Hypereport: Tampil Modis dan Nyaman dalam Balutan Busana Ramah Lingkungan
24 December 2023 |
19:29 WIB
Fesyen menjadi ruang terbuka bagi orang-orang untuk mengekspresikan selera busananya dengan bebas. Namun tren mode bergerak secara dinamis, belum lagi dibarengi permintaan pasar yang kian melonjak. Dalam sekejap membuat industri ini menimbun sampah kain dan pakaian setiap harinya.
The Sustainable Fashion Forum mengungkapkan, konsumsi pakaian dunia diperkirakan akan terus meningkat hingga 63 persen pada 2030, dari 62 juta ton menjadi 102 juta ton. Akibatnya, limbah tekstil di seluruh dunia diperkirakan akan mencapai 300 juta ton pada 2050.

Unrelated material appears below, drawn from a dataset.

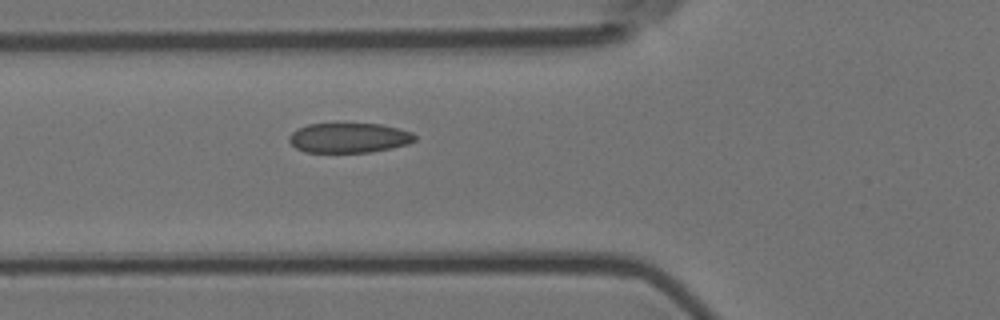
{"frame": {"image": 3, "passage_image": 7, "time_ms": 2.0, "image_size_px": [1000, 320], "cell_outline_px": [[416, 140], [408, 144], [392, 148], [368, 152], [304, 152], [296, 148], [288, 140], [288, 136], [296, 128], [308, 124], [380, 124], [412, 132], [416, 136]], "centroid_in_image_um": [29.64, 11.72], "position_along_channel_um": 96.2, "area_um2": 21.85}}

Padahal upaya menekan limbah tekstil dan meningkatkan kualitas industri fesyen lokal bisa saja berjalan beriringan. Dewasa ini tak sedikit desainer dan rumah mode yang mulai peduli lingkungan dengan membuat pakaian dari bahan daur ulang.
Baca juga artikel terkait:
1. Hypereport: Menggugah Kesadaran Lingkungan Melalui Sapuan Kuas
2. Hypereport: Suara Lantang Musisi Respons Isu Perubahan Iklim
Chitra Subyakto desainer dari lini busana Sejauh Mata Memandang sangat menghindari pakaian berbahan viscose. Ini merupakan kain rayon semi-sintetis yang terbuat dari pulp kayu yang dalam pembuatannya mengorbankan banyak pohon. Selain itu juga polyester dari bahan sintesis yang mengandung plastik.

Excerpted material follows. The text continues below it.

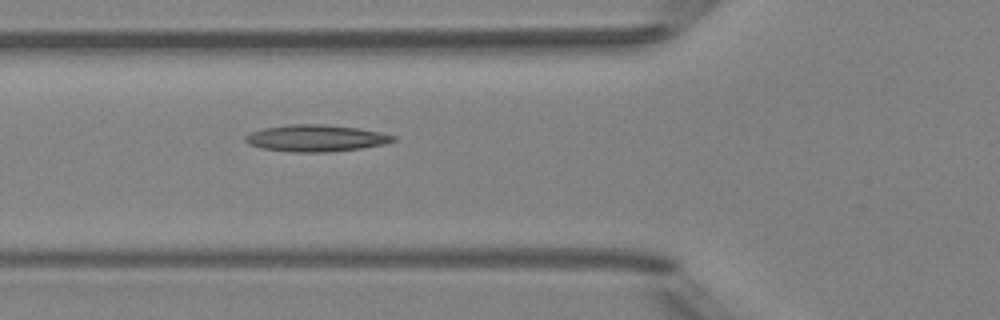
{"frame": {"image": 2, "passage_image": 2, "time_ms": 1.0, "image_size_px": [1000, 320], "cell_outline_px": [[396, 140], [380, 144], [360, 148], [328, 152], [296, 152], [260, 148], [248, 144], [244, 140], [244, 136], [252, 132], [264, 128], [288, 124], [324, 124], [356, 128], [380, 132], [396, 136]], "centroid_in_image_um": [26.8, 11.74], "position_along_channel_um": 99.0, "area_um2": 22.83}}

Sejauh Mata Memandang membuat program daur ulang pakaian yang sudah berjalan selama dua tahun. Mereka mengajak orang-orang untuk mengumpulkan pakaian bekasnya. Semua jenis pakaian bisa didaur ulang kecuali yang berbahan polyester.

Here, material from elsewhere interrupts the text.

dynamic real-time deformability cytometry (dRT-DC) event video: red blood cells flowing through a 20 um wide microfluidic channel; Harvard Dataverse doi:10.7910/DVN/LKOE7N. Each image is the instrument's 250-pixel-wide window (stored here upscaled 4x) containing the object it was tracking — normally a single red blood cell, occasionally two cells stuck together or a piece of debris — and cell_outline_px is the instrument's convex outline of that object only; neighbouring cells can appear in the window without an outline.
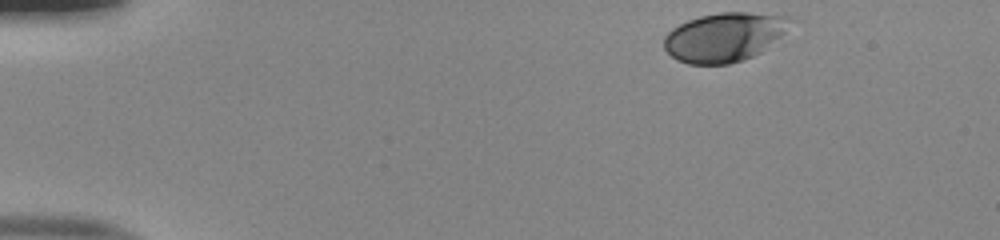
{"species": "human", "species_latin": "Homo sapiens", "temperature_condition": "room temperature", "stored_images_in_passage": 45, "camera_frame_rate_fps": 3000, "um_per_image_px": 0.085, "donor": {"sex": "male"}, "frame": {"image": 1, "passage_image": 1, "time_ms": 0.0, "image_size_px": [1000, 240], "cell_outline_px": [[796, 20], [780, 36], [760, 52], [744, 60], [728, 64], [688, 64], [676, 60], [664, 48], [664, 36], [672, 28], [688, 20], [700, 16], [720, 12], [748, 12], [792, 16]], "centroid_in_image_um": [61.58, 3.14], "position_along_channel_um": 23.4, "area_um2": 36.18}}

"Semuanya kita daur ulang untuk dijadiin benang lagi, kemudian benangnya dibawa untuk ditenun ulang menjadi kain baru oleh mitra UMKM kita," katanya dalam webinar bersama komunitas Remaja Nusantara.
Lebih lanjut dia berujar, prosesnya memang panjang tapi menyenangkan. Program ini mengajarkan kita tentang circularty, sebuah konsep sederhana yang bertujuan untuk meminimalisir sampah dan memaksimalkan penggunaan sumber daya alam. Lini busana ini selalu mengupayakan untuk terjadi perputaran tanpa ada yang terbuang.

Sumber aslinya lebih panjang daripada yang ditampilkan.